La décision d’exclusion temporaire du député national Yangotika Sengha Lady du regroupement politique Dynamique Agissons et Bâtissons (AB) met en lumière les tensions persistantes entre discipline partisane et indépendance des élus en République démocratique du Congo.

Notifiée le 14 avril 2026, cette sanction intervient après une initiative parlementaire jugée dérangeante au sein de la majorité. En cause : une motion de défiance déposée par l’élu de Kisangani contre le vice-Premier ministre en charge de l’Intérieur, Jacquemain Shabani.

Dans sa réaction, le député assume pleinement sa démarche, qu’il inscrit dans le cadre strict de ses prérogatives constitutionnelles. Pour lui, exercer le contrôle parlementaire ne saurait être assimilé à un acte de rupture politique. Il estime au contraire avoir agi dans l’intérêt des populations, notamment face à la dégradation de la situation sécuritaire dans plusieurs villes du pays.

Du côté du regroupement AB, dirigé par Jean-Michel Sama Lukonde, la décision est justifiée par une entorse à la solidarité interne exigée au sein de l’Union sacrée de la Nation. Une position qui traduit la volonté de préserver la cohésion de la majorité face à des initiatives individuelles jugées déstabilisatrices.

Mais au-delà du cas individuel, cette affaire soulève une question de fond : jusqu’où un député peut-il aller dans l’exercice de son pouvoir de contrôle sans s’exposer à des sanctions politiques ?

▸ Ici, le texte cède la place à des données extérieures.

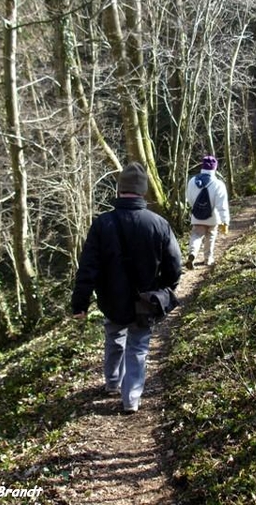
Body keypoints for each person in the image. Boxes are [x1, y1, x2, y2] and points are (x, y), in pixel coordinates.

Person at [71, 162, 182, 414]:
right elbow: (174, 266)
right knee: (138, 347)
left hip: (112, 300)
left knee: (114, 337)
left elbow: (87, 268)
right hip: (145, 301)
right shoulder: (159, 223)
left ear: (119, 190)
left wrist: (80, 304)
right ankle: (131, 399)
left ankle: (112, 382)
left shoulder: (102, 224)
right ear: (143, 191)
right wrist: (164, 291)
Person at [185, 155, 230, 269]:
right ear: (215, 168)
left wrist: (196, 208)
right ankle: (208, 259)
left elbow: (189, 198)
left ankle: (192, 254)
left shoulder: (192, 181)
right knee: (210, 236)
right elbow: (222, 205)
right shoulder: (218, 184)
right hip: (213, 217)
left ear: (202, 167)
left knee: (196, 235)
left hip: (197, 216)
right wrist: (225, 221)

Dans un contexte marqué par la recrudescence de l’insécurité, notamment à Kinshasa, la démarche de Yangotika Sengha trouve un écho auprès d’une opinion publique de plus en plus exigeante vis-à-vis de l’action gouvernementale. Sa motion met directement en cause la capacité du ministère de l’Intérieur à répondre efficacement à la criminalité urbaine.

En attendant une décision définitive des instances du regroupement AB, cette affaire pourrait bien faire jurisprudence dans les rapports entre partis politiques et élus nationaux. Elle rappelle surtout que la vitalité démocratique repose aussi sur l’équilibre délicat entre loyauté politique et responsabilité institutionnelle.